Question

What is the antiderivative of `cos^3(x) sin(x) (root(4){1-cos^4(x)})`?

Answer 1

The antiderivative of `cos^3(x) sin(x) root(4){1-cos^4(x)}`
is `(1/5)(1-cos^4x)^(5/4)+C` which could also be written:

`(1/5)(root(4)(1-cos^4x))^5+C`

The method of solving may depend on your notation:

Method 1:
Let `u=1-cos^4x`
so that `du=-4cos^3x(-sinx)dx=4cos^3xsinxdx`.

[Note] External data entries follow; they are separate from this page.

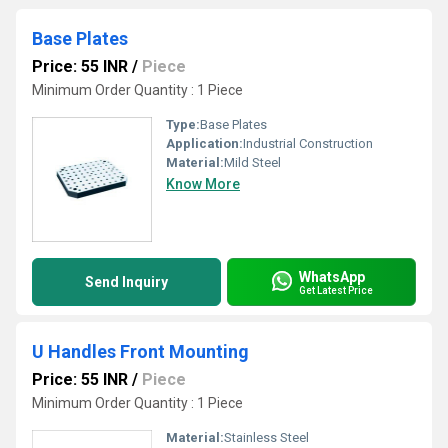
Base Plates
Price: 55 INR
/
Piece
Minimum Order Quantity : 1 Piece
Type:
Base Plates
Application:
Industrial Construction
Material:
Mild Steel
Know More
WhatsApp
Send Inquiry
Get Latest Price
U Handles Front Mounting
Price: 55 INR
/
Piece
Minimum Order Quantity : 1 Piece
Material:
Stainless Steel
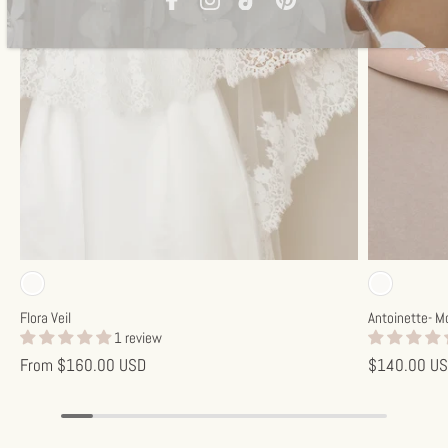
Off-white
Off-w
Flora Veil
Antoinette- M
1 review
From
$160.00 USD
$140.00 U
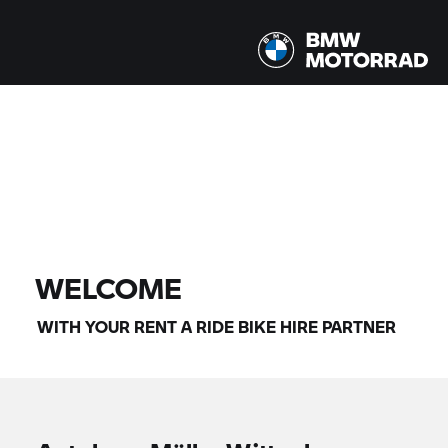
All models |
14/08/2026 - 17/08/2026 |
FIND BIKE
WELCOME
WITH YOUR
RENT A RIDE
BIKE HIRE PARTNER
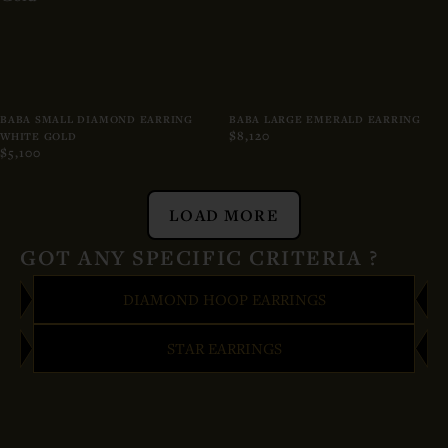
BABA SMALL DIAMOND EARRING
BABA LARGE EMERALD EARRING
$8,120
WHITE GOLD
$5,100
LOAD MORE
GOT ANY SPECIFIC CRITERIA ?
DIAMOND HOOP EARRINGS
STAR EARRINGS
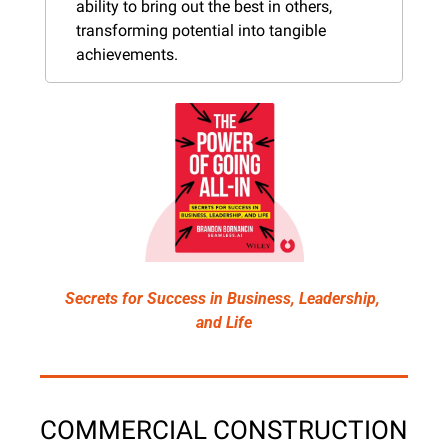
ability to bring out the best in others, 
transforming potential into tangible 
achievements.
Secrets for Success in Business, Leadership, 
and Life
COMMERCIAL CONSTRUCTION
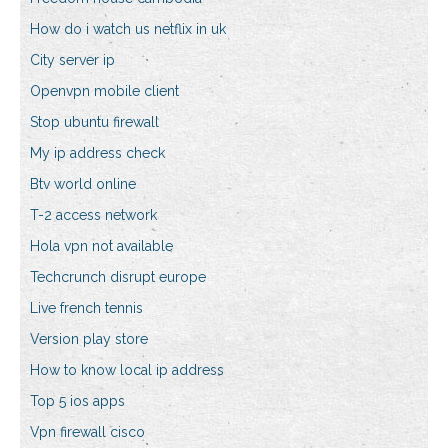
How do i watch us netflix in uk
City server ip
Openvpn mobile client
Stop ubuntu firewall
My ip address check
Btv world online
T-2 access network
Hola vpn not available
Techcrunch disrupt europe
Live french tennis
Version play store
How to know local ip address
Top 5 ios apps
Vpn firewall cisco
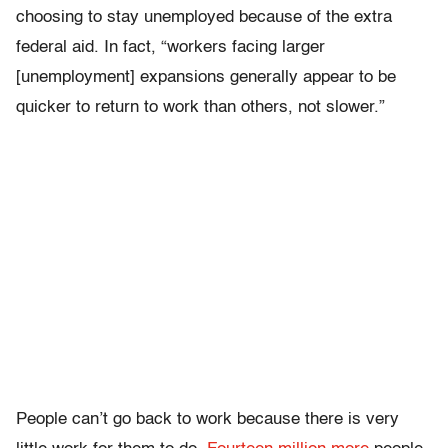
choosing to stay unemployed because of the extra
federal aid. In fact, “workers facing larger
[unemployment] expansions generally appear to be
quicker to return to work than others, not slower.”
People can’t go back to work because there is very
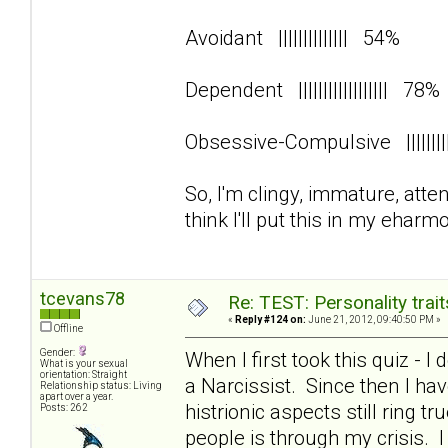
Avoidant |||||||||||||| 54%
Dependent |||||||||||||||||| 78
Obsessive-Compulsive ||||||
So, I'm clingy, immature, att
think I'll put this in my eharmo
tcevans78
Re: TEST: Personality trai
«
Reply #124 on:
June 21, 2012, 09:40:50 PM »
Offline
Gender:
When I first took this quiz - I
What is your sexual
orientation: Straight
a Narcissist. Since then I 
Relationship status: Living
apart over a year.
histrionic aspects still ring 
Posts: 262
people is through my crisis. 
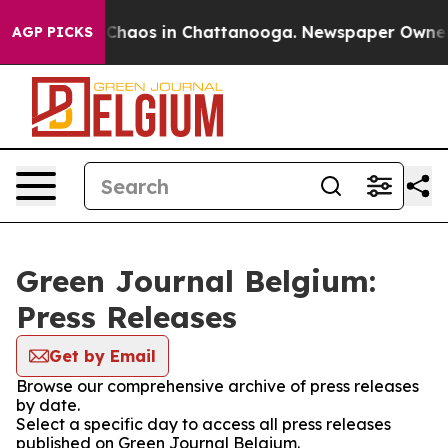
l Collapse
Chaos in Chattanooga. Newspaper Owner Cal
AGP PICKS
Green Journal Belgium:
Press Releases
Get by Email
Browse our comprehensive archive of press releases
by date.
Select a specific day to access all press releases
published on Green Journal Belgium.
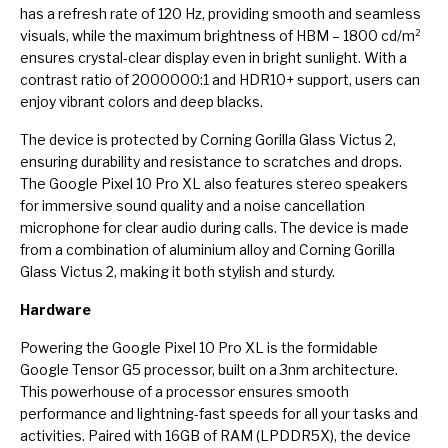
has a refresh rate of 120 Hz, providing smooth and seamless
visuals, while the maximum brightness of HBM – 1800 cd/m²
ensures crystal-clear display even in bright sunlight. With a
contrast ratio of 2000000:1 and HDR10+ support, users can
enjoy vibrant colors and deep blacks.
The device is protected by Corning Gorilla Glass Victus 2,
ensuring durability and resistance to scratches and drops.
The Google Pixel 10 Pro XL also features stereo speakers
for immersive sound quality and a noise cancellation
microphone for clear audio during calls. The device is made
from a combination of aluminium alloy and Corning Gorilla
Glass Victus 2, making it both stylish and sturdy.
Hardware
Powering the Google Pixel 10 Pro XL is the formidable
Google Tensor G5 processor, built on a 3nm architecture.
This powerhouse of a processor ensures smooth
performance and lightning-fast speeds for all your tasks and
activities. Paired with 16GB of RAM (LPDDR5X), the device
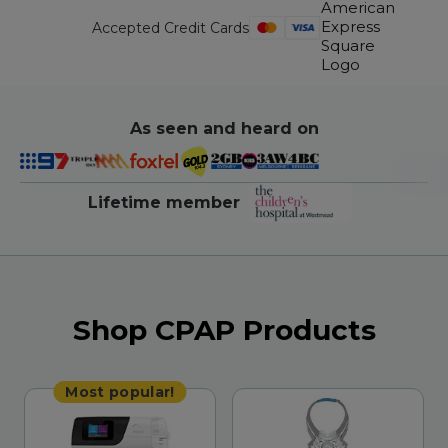
Accepted Credit Cards
As seen and heard on
Lifetime member
Shop CPAP Products
Most popular!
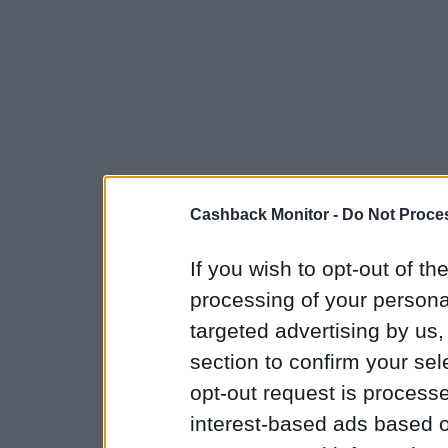
Cashback Monitor -
Do Not Proces
If you wish to opt-out of the
processing of your personal
targeted advertising by us
section to confirm your sel
opt-out request is proces
interest-based ads based o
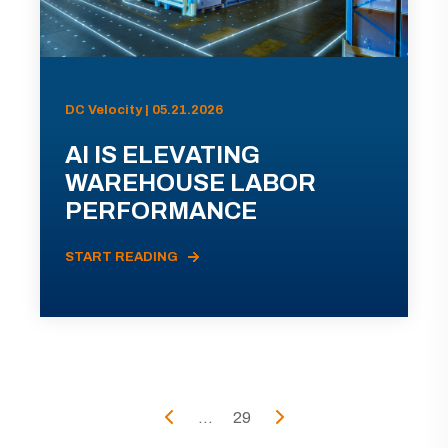
DC Velocity | 05.21.2026
AI IS ELEVATING
WAREHOUSE LABOR
PERFORMANCE
START READING
...
29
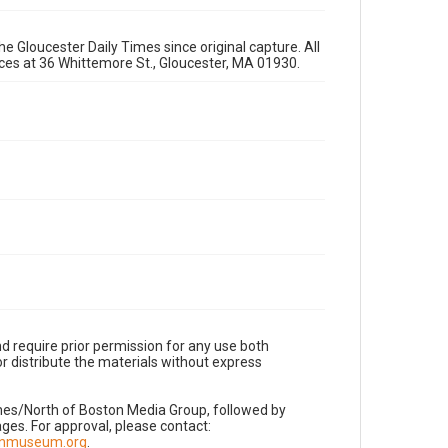
e Gloucester Daily Times since original capture. All
fices at 36 Whittemore St., Gloucester, MA 01930.
d require prior permission for any use both
r distribute the materials without express
imes/North of Boston Media Group, followed by
es. For approval, please contact:
nnmuseum.org
.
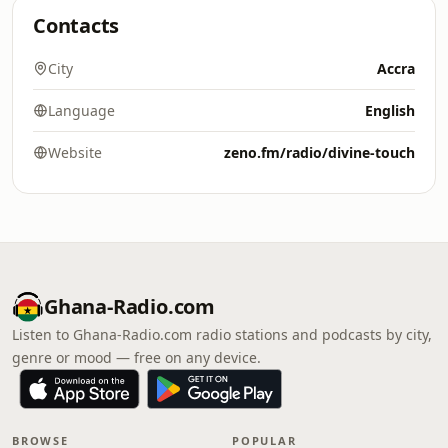
Contacts
City
Accra
Language
English
Website
zeno.fm/radio/divine-touch
Ghana-Radio.com
Listen to Ghana-Radio.com radio stations and podcasts by city,
genre or mood — free on any device.
BROWSE
POPULAR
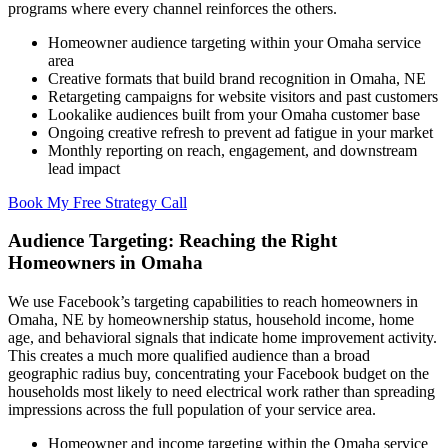
programs where every channel reinforces the others.
Homeowner audience targeting within your Omaha service
area
Creative formats that build brand recognition in Omaha, NE
Retargeting campaigns for website visitors and past customers
Lookalike audiences built from your Omaha customer base
Ongoing creative refresh to prevent ad fatigue in your market
Monthly reporting on reach, engagement, and downstream
lead impact
Book My Free Strategy Call
Audience Targeting: Reaching the Right
Homeowners in Omaha
We use Facebook’s targeting capabilities to reach homeowners in
Omaha, NE by homeownership status, household income, home
age, and behavioral signals that indicate home improvement activity.
This creates a much more qualified audience than a broad
geographic radius buy, concentrating your Facebook budget on the
households most likely to need electrical work rather than spreading
impressions across the full population of your service area.
Homeowner and income targeting within the Omaha service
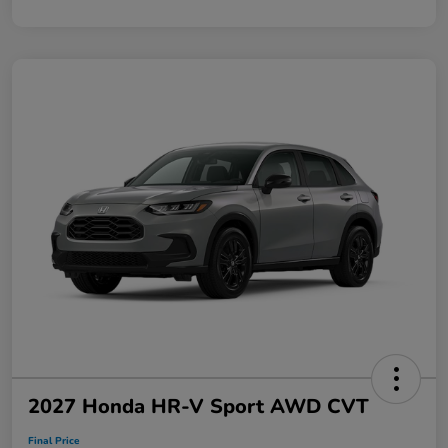
2027 Honda HR-V Sport AWD CVT
Final Price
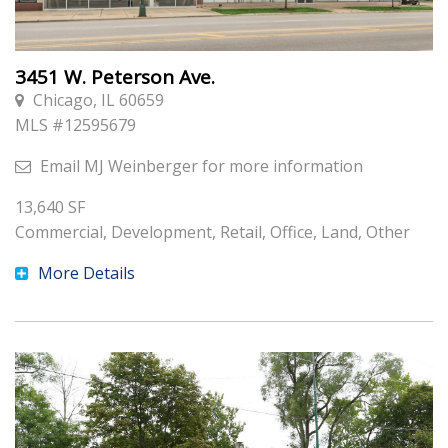
3451 W. Peterson Ave.
Chicago, IL 60659
MLS #
12595679
Email
MJ Weinberger
for more information
13,640
SF
Commercial, Development, Retail, Office, Land, Other
More Details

Therefore, `cos^3xsinxdx=(du)/4`.

Using integral notation for the antiderivative, we can write:

`intcos^3(x) sin(x) (root(4){1-cos^4(x)})dx`

`=int(1-x^4)^(1/4)cos^3(x) sin(x)dx=intu^(1/4)(du)/4`

`=1/4intu^(1/4)du=1/4(u^(5/4))/(5/4)+C=(1/5)(1-cos^4x)^(5/4)+C`

Method 2:
If you do not recognize the above notation, try this:

Let `g(x)=1-x^4`. If we took the derivative of `g(x)` to a power, we would need to multiply by `g'(x)` which is `4cos^3xsinx`.
(That is what the chain rule tells us.)

The function you asked about is almost `(g(x))^(1/4)g'(x)`.
It is exactly `(1/4)(g(x))^(1/4)g'(x)`.
So the antiderivative is `(1/4) (g(x))^(5/4)/(5/4)+C`

which is the same as `(1/5)(1-cos^4x)^(5/4)+C`

As always, you should check the answer by differentiating.